Additionally, this feature generates unique IDs for each entry in the policy, utilizing GUID version 7 for maximum uniqueness. Keep in mind that the length of the IDs do not affect the generated CIP file's size.


Configuration Details

  • Merge: This button will begin the merge operation.

  • Deploy: When this toggle button is toggled, the merge operation will deploy the main policy at the end.

  • Select Main Policy: Use this section to select a single App Control XML file. This file will serve as the main policy to which other policies will be merged. If the deploy toggle is enabled, this same policy will be deployed to the system. All rule options, settings, and PolicyIDs in the main policy will remain unchanged.

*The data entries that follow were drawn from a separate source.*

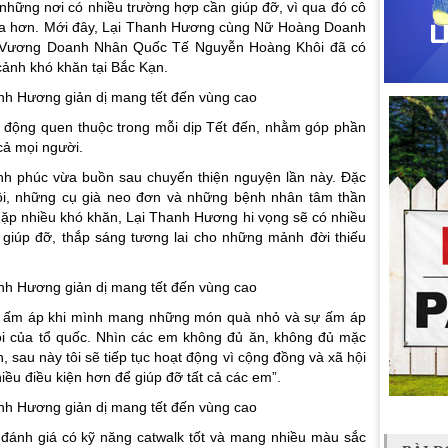
hững nơi có nhiều trường hợp cần giúp đỡ, vì qua đó cô
hĩa hơn. Mới đây, Lại Thanh Hương cùng Nữ Hoàng Doanh
 Vương Doanh Nhân Quốc Tế Nguyễn Hoàng Khôi đã có
ảnh khó khăn tại Bắc Kạn.
t động quen thuộc trong mỗi dịp Tết đến, nhằm góp phần
cả mọi người.
h phúc vừa buồn sau chuyến thiện nguyện lần này. Đặc
côi, những cụ già neo đơn và những bệnh nhân tâm thần
 gặp nhiều khó khăn, Lại Thanh Hương hi vọng sẽ có nhiều
giúp đỡ, thắp sáng tương lai cho những mảnh đời thiếu
 và ấm áp khi mình mang những món quà nhỏ và sự ấm áp
xôi của tổ quốc. Nhìn các em không đủ ăn, không đủ mặc
n, sau này tôi sẽ tiếp tục hoạt động vì cộng đồng và xã hội
iều điều kiện hơn để giúp đỡ tất cả các em”.
đánh giá có kỹ năng catwalk tốt và mang nhiều màu sắc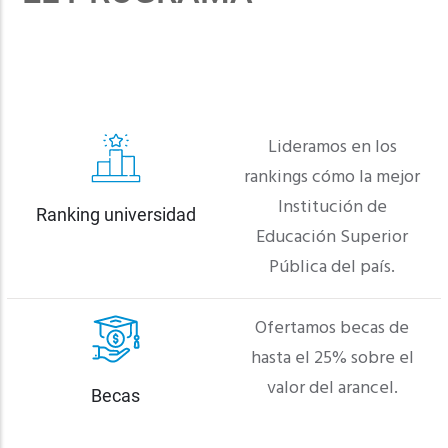
Lideramos en los
rankings cómo la mejor
Institución de
Ranking universidad
Educación Superior
Pública del país.
Ofertamos becas de
hasta el 25% sobre el
valor del arancel.
Becas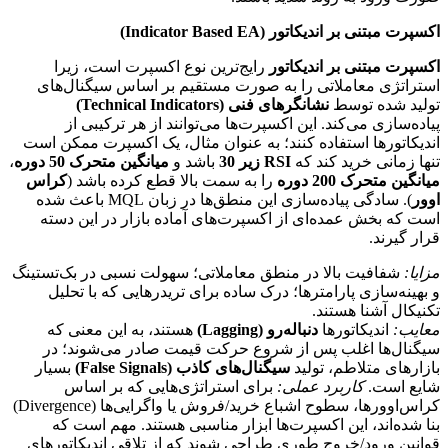
اکسپرت مبتنی بر اندیکاتور (Indicator Based EA)
اکسپرت مبتنی بر اندیکاتور
رایج‌ترین نوع اکسپرت است، زیرا
استراتژی معاملاتی را به صورت مستقیم بر اساس سیگنال‌های
تولید شده توسط
نشانگرهای فنی (Technical Indicators)
پیاده‌سازی می‌کند. این اکسپرت‌ها می‌توانند از هر ترکیبی از
اندیکاتورها استفاده کنند؛ به عنوان مثال، یک اکسپرت ممکن است
تنها زمانی خرید کند که
RSI زیر 30
باشد و
میانگین متحرک 50 دوره
،
میانگین متحرک 200 دوره
را به سمت بالا قطع کرده باشد (
کراس
اوور
). سادگی پیاده‌سازی این منطق‌ها در زبان MQL باعث شده
است که بخش عمده‌ای از اکسپرت‌های آماده بازار در این دسته
قرار گیرند.
مزایا:
شفافیت بالا در منطق معاملاتی؛ سهولت نسبی در بک‌تستینگ
و بهینه‌سازی پارامترها؛ درک ساده برای تریدرهایی که با تحلیل
تکنیکال آشنا هستند.
معایب:
اندیکاتورها
دنباله‌رو (Lagging)
هستند، به این معنی که
سیگنال‌ها اغلب پس از شروع حرکت قیمت صادر می‌شوند؛ در
بازارهای متلاطم، تولید
سیگنال‌های کاذب (False Signals)
بسیار
شایع است.
کاربرد عملی:
برای استراتژی‌هایی که بر اساس
کراس‌اوورها، سطوح اشباع خرید/فروش یا واگرایی‌ها (Divergence)
بنا شده‌اند، این اکسپرت‌ها ابزار مناسبی هستند. مهم است که
قوانین ورود/خروج طوری طراحی شوند که از تلاقی اندیکاتورهای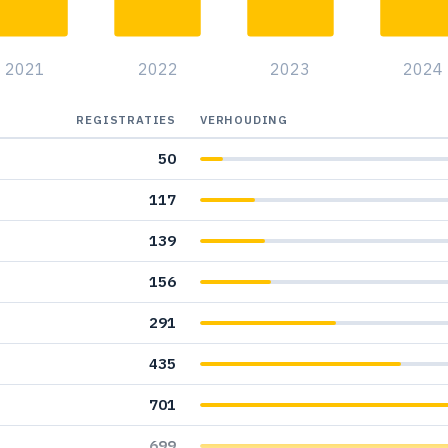
2021
2022
2023
2024
REGISTRATIES
VERHOUDING
50
117
139
156
291
435
701
699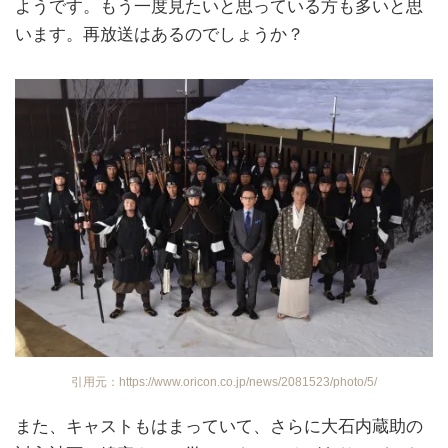
ようです。もう一度見たいと思っている方も多いと思
います。再放送はあるのでしょうか？
引用元：https://www.oricon.co.jp/news/2081523/photo/5/
また、キャストもはまっていて、さらに大石内蔵助の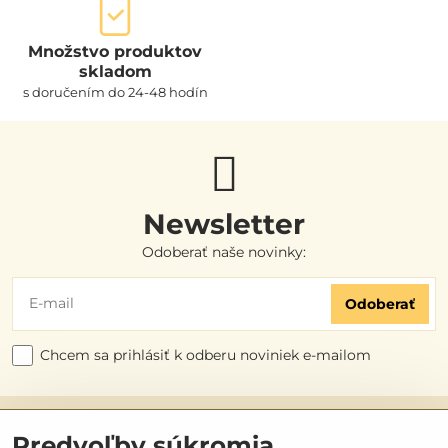
Množstvo produktov
skladom
s doručením do 24-48 hodín
Newsletter
Odoberať naše novinky:
Odoberať
Chcem sa prihlásiť k odberu noviniek e-mailom
Užitočné odkazy
Predvoľby súkromia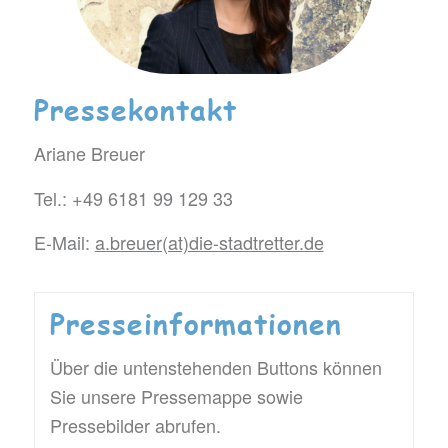
Pressekontakt
Ariane Breuer
Tel.: +49 6181 99 129 33
E-Mail:
a.breuer(at)die-stadtretter.de
Presseinformationen
Über die untenstehenden Buttons können
Sie unsere Pressemappe sowie
Pressebilder abrufen.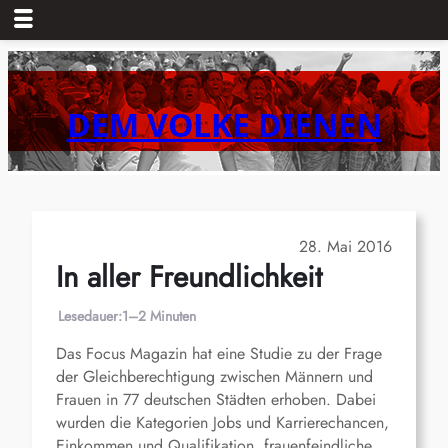
Zum
Inhalt
springen
DEM VOLKE DIENEN
28. Mai 2016
In aller Freundlichkeit
Lesedauer:
1–2 Minuten
Das Focus Magazin hat eine Studie zu der Frage
der Gleichberechtigung zwischen Männern und
Frauen in 77 deutschen Städten erhoben. Dabei
wurden die Kategorien Jobs und Karrierechancen,
Einkommen und Qualifikation, frauenfeindliche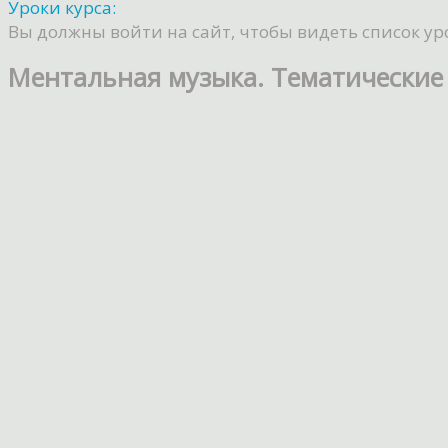
Уроки курса:
Вы должны войти на сайт, чтобы видеть список ур
Ментальная музыка. Тематические 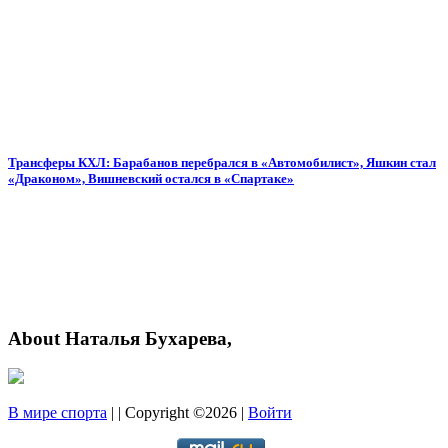
Трансферы КХЛ: Барабанов перебрался в «Автомобилист», Яшкин стал
«Драконом», Вишневский остался в «Спартаке»
About Наталья Бухарева,
В мире спорта
| | Copyright ©2026 |
Войти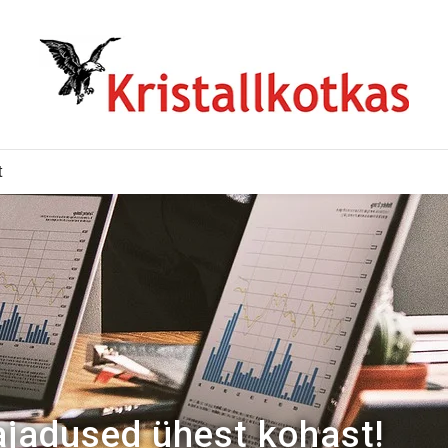
t
ajadused ühest kohast!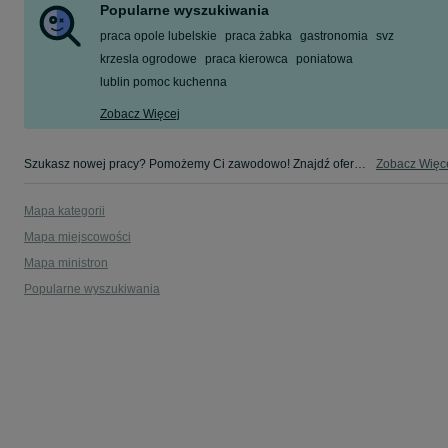
Popularne wyszukiwania
praca opole lubelskie
praca żabka
gastronomia
svz
krzesla ogrodowe
praca kierowca
poniatowa
lublin pomoc kuchenna
Zobacz Więcej
Szukasz nowej pracy? Pomożemy Ci zawodowo! Znajdź ofertę dla siebie w kategorii Praca na OLX - Opole Lubelskie i okolice!
Zobacz Więc
Mapa kategorii
Mapa miejscowości
Mapa ministron
Popularne wyszukiwania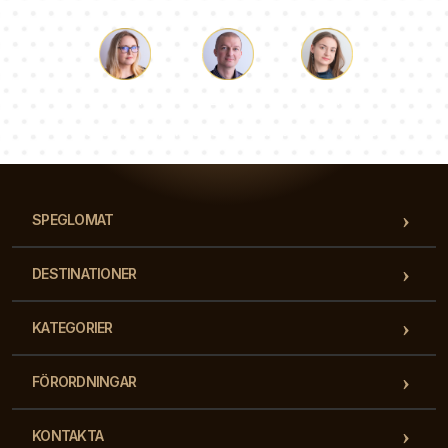
Luke
Paulina
Dorothy
Vårt team av konsulter svarar på dina frågor!
SPEGLOMAT
DESTINATIONER
KATEGORIER
FÖRORDNINGAR
KONTAKTA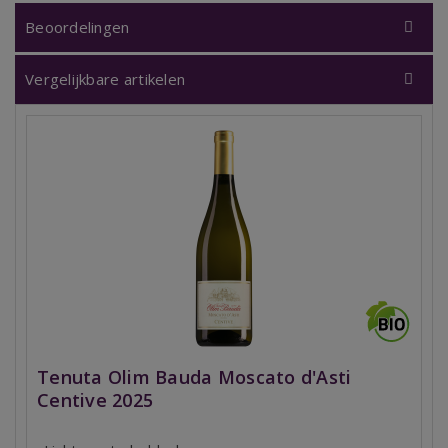
Beoordelingen
Vergelijkbare artikelen
Tenuta Olim Bauda Moscato d'Asti
Centive 2025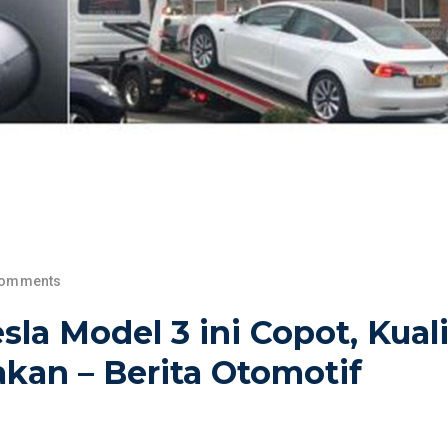
Comments
sla Model 3 ini Copot, Kual
kan – Berita Otomotif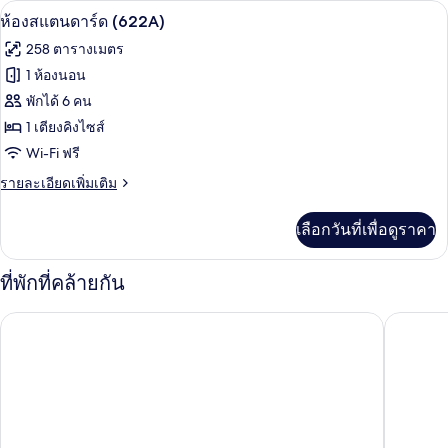
ห้องสแตนดาร์ด (622A) | เครื่องนอนป้อง
เปิด
5
ห้อง
ห้องสแตนดาร์ด (622A)
สแตนดาร์ด
ภาพถ่าย
258 ตารางเมตร
(463)
ทั้งหมด
1 ห้องนอน
ของ
พักได้ 6 คน
ห้อง
1 เตียงคิงไซส์
Wi-Fi ฟรี
สแตนดาร์ด
(622A)
ราย
รายละเอียดเพิ่มเติม
ละเอียด
เพิ่ม
เลือกวันที่เพื่อดูราคา
เติม
เกี่ยว
กับ
ที่พักที่คล้ายกัน
ห้อง
สแตนดาร์ด
โรจน์ ทาลท้า, บลูเบิร์ด โดย ลาร์ก
ซันแอนด์ส
(622A)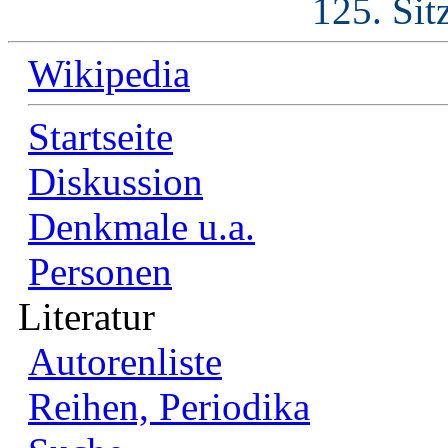
125. Sit
Wikipedia
Startseite
Diskussion
Denkmale u.a.
Personen
Literatur
Autorenliste
Reihen, Periodika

  • Select other policies: Use this section to browse for one or more App Control XML files. They will be merged with the main policy.


Advanced

This is a place where you can customize your App Control policies further, such as converting different policy types to App ID Tagging type or removing different signing scenarios from policies in a context-aware fashion that won't leave any associated orphan rules.

Convert Policies to App ID Tagging

Here you can select App Control policies in order to convert them to App ID Tagging policy type. Any rule options in them that is not supported for an App ID Tagging policy will be removed, as well as the entire Kernel-mode Signing Scenario and its associated signers and rules.

A default AppIDTag element will also be added to the policy with AppIDTaggingKey as the key and True as the value of the tag.

Signing Scenario Removal

Here you can select between User-mode and Kernel-mode Signing Scenarios to be removed from the App Control policies that you select. The removal is context-aware and any rules or signers associated with the selected signing scenario is also removed.